*INSTRUCTIONS TO FOLLOW*.
Lines in the listing below that contain the string "nebo" are to be found and copied.

*INFORMATION*.

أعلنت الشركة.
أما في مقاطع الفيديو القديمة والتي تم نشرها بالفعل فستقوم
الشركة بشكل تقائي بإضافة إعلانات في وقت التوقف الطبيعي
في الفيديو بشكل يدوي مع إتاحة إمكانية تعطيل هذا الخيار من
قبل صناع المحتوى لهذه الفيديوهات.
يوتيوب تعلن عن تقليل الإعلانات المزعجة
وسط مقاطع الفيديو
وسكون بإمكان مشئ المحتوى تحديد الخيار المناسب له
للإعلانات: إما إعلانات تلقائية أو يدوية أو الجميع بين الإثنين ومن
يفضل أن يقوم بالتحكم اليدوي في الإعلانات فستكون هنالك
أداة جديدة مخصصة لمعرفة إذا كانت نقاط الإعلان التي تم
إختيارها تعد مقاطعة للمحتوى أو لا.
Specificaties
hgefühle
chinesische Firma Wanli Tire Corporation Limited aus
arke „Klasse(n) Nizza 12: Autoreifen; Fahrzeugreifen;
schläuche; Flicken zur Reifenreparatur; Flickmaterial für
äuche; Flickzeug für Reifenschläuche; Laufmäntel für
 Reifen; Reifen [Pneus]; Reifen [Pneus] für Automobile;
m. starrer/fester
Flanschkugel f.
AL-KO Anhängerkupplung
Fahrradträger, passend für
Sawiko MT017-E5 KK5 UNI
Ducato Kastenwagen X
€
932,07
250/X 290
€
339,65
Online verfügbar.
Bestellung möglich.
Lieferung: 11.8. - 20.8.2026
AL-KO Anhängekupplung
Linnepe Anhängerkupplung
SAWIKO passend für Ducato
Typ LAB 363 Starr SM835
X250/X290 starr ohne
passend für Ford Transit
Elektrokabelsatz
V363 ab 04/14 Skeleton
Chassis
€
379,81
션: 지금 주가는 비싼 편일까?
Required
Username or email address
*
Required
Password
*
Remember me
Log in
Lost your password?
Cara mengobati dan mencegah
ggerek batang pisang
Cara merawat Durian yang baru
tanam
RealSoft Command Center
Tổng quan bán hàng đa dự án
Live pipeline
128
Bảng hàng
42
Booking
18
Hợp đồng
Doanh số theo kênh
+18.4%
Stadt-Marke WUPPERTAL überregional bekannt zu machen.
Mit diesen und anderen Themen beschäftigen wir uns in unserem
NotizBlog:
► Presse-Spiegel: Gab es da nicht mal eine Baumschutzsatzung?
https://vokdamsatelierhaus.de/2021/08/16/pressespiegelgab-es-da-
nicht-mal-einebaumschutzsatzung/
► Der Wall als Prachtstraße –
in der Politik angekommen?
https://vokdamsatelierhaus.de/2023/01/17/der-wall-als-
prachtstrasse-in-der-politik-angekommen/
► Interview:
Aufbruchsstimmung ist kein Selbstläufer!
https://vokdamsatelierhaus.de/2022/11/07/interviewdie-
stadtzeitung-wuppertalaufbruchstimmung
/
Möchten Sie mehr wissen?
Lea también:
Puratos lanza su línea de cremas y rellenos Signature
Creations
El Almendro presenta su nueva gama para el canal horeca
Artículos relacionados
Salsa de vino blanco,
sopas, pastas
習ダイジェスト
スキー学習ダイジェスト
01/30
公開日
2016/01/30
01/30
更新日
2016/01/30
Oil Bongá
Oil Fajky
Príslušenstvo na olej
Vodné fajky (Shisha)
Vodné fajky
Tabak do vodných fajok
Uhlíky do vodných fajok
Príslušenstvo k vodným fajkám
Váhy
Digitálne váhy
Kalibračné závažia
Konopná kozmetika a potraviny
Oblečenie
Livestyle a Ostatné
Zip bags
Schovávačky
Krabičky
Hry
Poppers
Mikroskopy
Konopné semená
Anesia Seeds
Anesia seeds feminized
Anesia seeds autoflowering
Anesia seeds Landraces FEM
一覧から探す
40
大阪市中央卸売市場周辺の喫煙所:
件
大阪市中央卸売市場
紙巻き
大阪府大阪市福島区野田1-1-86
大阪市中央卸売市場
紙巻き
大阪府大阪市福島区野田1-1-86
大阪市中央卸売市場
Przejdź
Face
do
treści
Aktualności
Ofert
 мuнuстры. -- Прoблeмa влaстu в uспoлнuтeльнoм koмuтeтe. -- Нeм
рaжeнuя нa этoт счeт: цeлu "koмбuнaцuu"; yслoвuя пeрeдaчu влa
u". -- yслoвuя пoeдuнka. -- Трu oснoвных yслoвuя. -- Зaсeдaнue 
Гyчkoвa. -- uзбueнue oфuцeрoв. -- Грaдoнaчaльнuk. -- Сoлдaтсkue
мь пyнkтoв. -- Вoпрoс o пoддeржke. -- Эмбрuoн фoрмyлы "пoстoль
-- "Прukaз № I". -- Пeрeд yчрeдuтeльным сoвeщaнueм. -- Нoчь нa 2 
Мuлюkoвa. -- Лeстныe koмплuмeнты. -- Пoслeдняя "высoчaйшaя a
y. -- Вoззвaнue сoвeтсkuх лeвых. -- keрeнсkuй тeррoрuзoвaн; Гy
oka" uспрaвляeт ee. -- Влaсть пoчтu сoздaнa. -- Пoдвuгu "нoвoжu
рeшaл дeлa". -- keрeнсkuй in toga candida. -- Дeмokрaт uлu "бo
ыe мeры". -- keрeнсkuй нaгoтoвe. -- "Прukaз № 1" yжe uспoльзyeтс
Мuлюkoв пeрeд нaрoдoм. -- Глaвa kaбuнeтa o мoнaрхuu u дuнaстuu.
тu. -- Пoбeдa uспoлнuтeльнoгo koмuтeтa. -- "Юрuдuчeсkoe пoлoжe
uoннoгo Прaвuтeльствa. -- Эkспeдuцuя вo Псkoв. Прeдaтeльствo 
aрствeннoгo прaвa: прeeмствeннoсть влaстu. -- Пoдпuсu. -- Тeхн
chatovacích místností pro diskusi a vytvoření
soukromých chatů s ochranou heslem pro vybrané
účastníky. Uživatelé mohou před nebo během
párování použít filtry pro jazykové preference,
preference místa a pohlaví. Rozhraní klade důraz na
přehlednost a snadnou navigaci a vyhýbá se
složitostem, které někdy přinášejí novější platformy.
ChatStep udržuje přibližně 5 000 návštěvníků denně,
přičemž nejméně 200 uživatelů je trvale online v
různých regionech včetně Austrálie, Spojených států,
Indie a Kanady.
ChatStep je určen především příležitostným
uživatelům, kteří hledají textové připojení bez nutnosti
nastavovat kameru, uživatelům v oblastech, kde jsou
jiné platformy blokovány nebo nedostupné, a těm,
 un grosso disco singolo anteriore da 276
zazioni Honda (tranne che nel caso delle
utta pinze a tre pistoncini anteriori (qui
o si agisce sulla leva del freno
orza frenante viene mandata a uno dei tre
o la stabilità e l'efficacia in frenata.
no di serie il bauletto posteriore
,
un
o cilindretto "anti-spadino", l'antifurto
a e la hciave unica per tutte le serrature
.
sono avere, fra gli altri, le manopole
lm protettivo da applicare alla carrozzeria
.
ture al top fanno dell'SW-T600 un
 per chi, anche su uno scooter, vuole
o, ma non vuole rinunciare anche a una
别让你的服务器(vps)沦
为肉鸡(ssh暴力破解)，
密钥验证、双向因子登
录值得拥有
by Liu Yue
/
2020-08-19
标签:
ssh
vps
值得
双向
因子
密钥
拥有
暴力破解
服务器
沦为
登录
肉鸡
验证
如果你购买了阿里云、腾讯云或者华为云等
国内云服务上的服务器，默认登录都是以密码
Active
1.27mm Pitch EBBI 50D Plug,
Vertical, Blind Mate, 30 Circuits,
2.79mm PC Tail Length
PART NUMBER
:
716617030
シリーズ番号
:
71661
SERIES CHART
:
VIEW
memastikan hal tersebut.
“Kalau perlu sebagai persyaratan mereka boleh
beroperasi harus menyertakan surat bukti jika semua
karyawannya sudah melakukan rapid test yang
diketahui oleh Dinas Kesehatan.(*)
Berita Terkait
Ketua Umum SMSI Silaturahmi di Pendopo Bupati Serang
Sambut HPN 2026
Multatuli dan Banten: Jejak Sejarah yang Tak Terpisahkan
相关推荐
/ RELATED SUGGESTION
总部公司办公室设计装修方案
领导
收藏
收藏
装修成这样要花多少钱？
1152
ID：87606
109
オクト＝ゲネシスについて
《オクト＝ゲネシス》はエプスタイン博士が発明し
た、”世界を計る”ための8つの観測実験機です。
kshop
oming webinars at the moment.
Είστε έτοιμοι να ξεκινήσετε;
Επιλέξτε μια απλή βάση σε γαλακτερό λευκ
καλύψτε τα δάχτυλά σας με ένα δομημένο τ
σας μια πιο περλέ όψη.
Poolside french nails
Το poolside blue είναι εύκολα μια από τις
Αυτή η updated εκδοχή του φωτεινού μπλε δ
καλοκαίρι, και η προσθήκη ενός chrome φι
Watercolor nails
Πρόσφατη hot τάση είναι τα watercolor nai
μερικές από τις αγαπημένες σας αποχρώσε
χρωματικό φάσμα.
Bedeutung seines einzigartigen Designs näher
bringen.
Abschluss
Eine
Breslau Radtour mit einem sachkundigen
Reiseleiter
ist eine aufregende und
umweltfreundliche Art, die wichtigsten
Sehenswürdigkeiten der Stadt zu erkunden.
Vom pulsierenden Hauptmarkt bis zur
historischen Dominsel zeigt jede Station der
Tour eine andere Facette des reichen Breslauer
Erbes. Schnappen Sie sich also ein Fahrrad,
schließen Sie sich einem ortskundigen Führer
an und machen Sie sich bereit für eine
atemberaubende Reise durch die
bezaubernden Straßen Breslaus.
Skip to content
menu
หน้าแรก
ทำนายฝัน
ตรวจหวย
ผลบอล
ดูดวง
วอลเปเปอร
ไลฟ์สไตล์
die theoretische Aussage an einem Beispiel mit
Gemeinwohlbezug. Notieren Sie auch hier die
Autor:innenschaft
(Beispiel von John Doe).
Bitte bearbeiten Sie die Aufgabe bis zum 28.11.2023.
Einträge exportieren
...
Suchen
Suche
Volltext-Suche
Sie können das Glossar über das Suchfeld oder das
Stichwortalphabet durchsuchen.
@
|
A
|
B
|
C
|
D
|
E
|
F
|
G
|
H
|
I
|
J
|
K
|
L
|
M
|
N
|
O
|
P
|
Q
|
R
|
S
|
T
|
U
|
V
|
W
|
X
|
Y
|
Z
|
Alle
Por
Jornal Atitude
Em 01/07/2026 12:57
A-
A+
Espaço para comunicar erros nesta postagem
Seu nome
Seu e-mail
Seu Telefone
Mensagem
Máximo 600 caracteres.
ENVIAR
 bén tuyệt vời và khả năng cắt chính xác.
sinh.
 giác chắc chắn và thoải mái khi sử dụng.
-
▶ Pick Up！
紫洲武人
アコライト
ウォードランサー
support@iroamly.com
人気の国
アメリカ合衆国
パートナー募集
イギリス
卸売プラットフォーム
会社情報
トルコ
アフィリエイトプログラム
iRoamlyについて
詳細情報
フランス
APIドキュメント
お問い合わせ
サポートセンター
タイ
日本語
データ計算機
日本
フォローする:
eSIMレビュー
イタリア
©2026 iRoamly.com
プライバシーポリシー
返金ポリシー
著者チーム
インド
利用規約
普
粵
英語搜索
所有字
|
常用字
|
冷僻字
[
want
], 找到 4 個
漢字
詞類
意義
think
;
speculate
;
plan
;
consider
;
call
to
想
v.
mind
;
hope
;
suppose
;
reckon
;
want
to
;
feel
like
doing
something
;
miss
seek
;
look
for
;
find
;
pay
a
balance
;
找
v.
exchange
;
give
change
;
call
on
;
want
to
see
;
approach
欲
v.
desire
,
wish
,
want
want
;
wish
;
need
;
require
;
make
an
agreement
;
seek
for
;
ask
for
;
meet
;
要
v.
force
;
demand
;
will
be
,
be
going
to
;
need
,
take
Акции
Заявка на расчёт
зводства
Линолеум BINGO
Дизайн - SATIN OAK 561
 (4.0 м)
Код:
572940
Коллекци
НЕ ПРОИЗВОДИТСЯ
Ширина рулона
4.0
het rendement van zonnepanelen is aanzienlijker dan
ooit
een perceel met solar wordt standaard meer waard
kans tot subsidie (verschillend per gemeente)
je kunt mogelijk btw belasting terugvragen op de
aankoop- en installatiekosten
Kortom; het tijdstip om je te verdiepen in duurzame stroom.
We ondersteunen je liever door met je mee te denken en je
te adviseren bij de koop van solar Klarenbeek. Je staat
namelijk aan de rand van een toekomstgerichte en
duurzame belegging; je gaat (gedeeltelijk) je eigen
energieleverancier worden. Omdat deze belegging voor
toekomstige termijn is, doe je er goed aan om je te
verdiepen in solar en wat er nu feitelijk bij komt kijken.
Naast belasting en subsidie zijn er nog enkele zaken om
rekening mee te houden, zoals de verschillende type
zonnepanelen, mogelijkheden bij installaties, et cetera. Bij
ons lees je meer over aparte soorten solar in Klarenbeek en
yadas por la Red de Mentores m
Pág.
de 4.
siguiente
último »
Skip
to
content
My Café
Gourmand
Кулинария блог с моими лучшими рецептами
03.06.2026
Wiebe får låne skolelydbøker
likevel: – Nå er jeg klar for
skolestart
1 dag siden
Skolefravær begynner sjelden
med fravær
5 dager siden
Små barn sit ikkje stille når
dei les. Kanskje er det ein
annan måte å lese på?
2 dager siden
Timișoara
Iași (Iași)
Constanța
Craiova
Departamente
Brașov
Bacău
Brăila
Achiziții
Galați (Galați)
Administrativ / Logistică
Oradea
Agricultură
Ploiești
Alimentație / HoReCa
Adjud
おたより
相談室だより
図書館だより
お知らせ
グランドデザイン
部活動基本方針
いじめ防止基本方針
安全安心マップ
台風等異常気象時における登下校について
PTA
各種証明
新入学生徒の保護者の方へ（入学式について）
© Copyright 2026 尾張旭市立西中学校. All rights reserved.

*WRITTEN RESPONSE*.
účastníky. Uživatelé mohou před nebo během
jiné platformy blokovány nebo nedostupné, a těm,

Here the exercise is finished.